First-person puzzle games are rare enough these days in the gaming scene but it’s typical that an indie developer would take it and make it their own. The most recent project of Unruly Attractions, Standpoint is one such unique game.

Developer:  Unruly Attractions
Publishers: Plug in Digital, Bulkypix
Release Date: 5th March

The main premise behind Standpoint is point of view and perception. The mechanics of the game are based around gravity and how it is affected by our perception. This perception can be changed with a single click on a nearby surface and the player character will switch to that surface; not instantly, but the gravity will switch to that surface. That surface will become ‘down’. It’s an interesting mechanic and due to the first-person nature of the game, this switch is quite fluid but also disorienting. Sometimes the player can be unsure of where their physical body ends, leaving a slight amount of frustration.

But this is a short lived frustration. The game lives off timing and perfection. Mistakes are punished the farther you get as the puzzles become more complicated and involve more switches of perspective. Speed is an integral concept, running is often too slow. But why run when you can fall? Switch your view to a ninety degree angle relative to your character and fall off a nearby edge to give you the required speed.
Most of these puzzles are a mix of these timed areas, buttons are (as always) in need of pushing. Some of these open doors permanently, some require a block to keep down. But here is where things get more interesting. The character is affected by the perspective, but the boxes remain in their own gravity. Down is permanently down for each box. It forces the player to think, completely irregularly to what most puzzles would prefer. It can be likened to Portal or perhaps Antichamber for its use of perspective but to do so is insulting to each game for different reasons. They each boast their own excellent qualities, and Standpoint excels with the use of gravity and what perspective changes relative to it.

There is a story in Standpoint but it’s passed across in disjointed fragments during gameplay until the very end. The game has five sections, one section for each stage of the grieving process. Stage one is denial and as you play a female voice will speak to you. Or perhaps you are the woman and they are your thoughts as you work through a mental palace. There are secrets, generally two per level which offer more information on what is going on. Grief is complicated and terrifying, and this game conveys this through the atmosphere and music.

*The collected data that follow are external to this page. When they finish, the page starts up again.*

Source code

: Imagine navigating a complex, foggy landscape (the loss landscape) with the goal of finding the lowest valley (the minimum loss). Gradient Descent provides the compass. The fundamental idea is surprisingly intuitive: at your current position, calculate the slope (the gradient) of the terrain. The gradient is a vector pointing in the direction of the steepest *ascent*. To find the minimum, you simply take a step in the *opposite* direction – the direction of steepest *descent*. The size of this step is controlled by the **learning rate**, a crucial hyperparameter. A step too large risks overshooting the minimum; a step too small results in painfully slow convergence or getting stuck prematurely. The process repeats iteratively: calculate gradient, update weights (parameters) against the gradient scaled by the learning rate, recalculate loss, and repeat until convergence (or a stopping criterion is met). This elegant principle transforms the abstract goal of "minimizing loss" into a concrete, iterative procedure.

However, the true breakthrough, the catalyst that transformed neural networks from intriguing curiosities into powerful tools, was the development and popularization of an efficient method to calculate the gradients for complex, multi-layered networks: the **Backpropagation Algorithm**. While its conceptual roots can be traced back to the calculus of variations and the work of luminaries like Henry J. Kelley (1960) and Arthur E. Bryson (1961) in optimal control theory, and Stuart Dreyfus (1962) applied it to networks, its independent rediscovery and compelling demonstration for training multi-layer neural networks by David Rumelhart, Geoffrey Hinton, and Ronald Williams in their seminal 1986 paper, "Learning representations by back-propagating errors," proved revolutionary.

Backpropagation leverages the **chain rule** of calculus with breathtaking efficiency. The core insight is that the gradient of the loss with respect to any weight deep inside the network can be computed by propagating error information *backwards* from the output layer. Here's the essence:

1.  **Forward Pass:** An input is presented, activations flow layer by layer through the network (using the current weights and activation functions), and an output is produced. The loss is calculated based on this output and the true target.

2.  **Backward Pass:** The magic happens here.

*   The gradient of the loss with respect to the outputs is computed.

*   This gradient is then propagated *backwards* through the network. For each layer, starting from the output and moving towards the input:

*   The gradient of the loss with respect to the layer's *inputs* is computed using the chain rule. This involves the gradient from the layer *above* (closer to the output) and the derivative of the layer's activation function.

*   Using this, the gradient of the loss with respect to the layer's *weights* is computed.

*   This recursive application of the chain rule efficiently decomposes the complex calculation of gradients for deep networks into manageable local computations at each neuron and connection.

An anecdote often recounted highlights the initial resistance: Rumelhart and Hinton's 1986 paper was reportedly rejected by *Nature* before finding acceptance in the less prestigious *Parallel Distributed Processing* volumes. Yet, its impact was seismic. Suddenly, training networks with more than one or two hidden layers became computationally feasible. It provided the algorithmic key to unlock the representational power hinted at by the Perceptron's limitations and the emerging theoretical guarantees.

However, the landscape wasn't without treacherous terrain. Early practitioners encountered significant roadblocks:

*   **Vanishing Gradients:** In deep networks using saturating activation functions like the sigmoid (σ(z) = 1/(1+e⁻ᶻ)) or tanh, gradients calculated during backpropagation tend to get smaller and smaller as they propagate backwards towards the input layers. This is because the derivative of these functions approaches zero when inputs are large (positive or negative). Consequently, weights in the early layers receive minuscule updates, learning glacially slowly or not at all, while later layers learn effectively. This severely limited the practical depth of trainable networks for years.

The levels change in each stage. Denial is quite dark but there’s a smoothness to the music. It’s like this world where her grief doesn’t exist is just beyond the reach, but she doesn’t care. She will pretend it is right in her fist. Anger is very different. The colour palette is almost entirely different shades of red and the music is grating. It screeches at you as you swap perspective, it’s a painful stage. The woman hurls abuse, whether at you the player or herself – either way it is uncomfortable. The stages are all different in their design, which at least keeps the view fresh. The music is well done and suited superbly to each stage. The design of the game cannot really be commented on negatively, each stage has five levels and while they become longer due to increasing difficulty none of them really outstay their welcome.

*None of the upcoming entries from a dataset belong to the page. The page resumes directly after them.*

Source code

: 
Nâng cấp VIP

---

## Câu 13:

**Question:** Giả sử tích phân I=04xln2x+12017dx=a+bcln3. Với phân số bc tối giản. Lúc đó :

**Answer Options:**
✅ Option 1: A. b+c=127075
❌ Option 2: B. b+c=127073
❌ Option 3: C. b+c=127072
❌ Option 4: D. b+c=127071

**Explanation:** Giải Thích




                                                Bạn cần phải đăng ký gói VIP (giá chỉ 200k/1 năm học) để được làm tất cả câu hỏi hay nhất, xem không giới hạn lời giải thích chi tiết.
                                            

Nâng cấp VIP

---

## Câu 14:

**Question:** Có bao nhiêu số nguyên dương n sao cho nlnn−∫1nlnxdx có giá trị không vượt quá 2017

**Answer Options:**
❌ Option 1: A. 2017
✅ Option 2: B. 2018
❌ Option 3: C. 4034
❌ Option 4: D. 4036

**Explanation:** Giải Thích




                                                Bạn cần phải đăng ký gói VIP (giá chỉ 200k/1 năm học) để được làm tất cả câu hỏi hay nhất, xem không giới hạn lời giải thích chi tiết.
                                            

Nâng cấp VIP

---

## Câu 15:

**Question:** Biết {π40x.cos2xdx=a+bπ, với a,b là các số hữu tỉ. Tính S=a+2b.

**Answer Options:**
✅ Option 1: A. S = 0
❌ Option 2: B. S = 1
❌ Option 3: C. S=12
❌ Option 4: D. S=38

The game introduces you swiftly to new concepts and there is a nice amount of leeway given early on, but never too much to feel babied. Standpoint is a great example of how a first person puzzler can mess with the player’s head and make them feel uncomfortable while doing so with such raw emotion. Grief and the process of grieving is dangerous territory but it’s treated properly by Unruly Attractions and it results in a puzzle game definitely worth your time.